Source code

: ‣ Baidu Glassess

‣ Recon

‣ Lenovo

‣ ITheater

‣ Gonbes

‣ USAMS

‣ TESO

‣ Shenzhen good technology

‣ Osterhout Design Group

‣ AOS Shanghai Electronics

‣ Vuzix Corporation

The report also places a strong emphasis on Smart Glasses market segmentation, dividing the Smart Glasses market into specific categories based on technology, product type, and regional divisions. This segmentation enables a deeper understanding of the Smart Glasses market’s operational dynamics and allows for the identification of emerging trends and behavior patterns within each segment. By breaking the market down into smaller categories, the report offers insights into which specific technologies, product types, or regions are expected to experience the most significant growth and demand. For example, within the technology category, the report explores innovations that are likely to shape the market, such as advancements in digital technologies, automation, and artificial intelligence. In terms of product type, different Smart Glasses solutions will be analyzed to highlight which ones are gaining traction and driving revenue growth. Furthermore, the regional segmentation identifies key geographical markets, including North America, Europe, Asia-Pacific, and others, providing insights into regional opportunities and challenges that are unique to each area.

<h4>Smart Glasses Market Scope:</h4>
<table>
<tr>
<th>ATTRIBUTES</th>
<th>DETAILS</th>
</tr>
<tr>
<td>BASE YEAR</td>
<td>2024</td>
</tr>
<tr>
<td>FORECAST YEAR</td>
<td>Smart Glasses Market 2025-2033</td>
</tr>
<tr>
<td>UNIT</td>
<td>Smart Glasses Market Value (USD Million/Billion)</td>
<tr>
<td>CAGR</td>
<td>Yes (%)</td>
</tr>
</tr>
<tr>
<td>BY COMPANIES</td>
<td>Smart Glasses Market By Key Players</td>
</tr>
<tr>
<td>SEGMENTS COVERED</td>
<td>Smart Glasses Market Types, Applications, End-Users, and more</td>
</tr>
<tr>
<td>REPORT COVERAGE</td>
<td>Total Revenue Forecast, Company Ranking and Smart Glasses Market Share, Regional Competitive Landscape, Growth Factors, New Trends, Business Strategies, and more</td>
###
YOUR ASSIGNMENT — Copy out, word for word, the part of the records that opens with the line containing "<h4>Smart Glasses Market Scope:</h4>" and closes with the line containing "<td>SEGMENTS COVERED</td>", including both of those lines.

SOLUTION FOR THIS TASK —
<h4>Smart Glasses Market Scope:</h4>
<table>
<tr>
<th>ATTRIBUTES</th>
<th>DETAILS</th>
</tr>
<tr>
<td>BASE YEAR</td>
<td>2024</td>
</tr>
<tr>
<td>FORECAST YEAR</td>
<td>Smart Glasses Market 2025-2033</td>
</tr>
<tr>
<td>UNIT</td>
<td>Smart Glasses Market Value (USD Million/Billion)</td>
<tr>
<td>CAGR</td>
<td>Yes (%)</td>
</tr>
</tr>
<tr>
<td>BY COMPANIES</td>
<td>Smart Glasses Market By Key Players</td>
</tr>
<tr>
<td>SEGMENTS COVERED</td>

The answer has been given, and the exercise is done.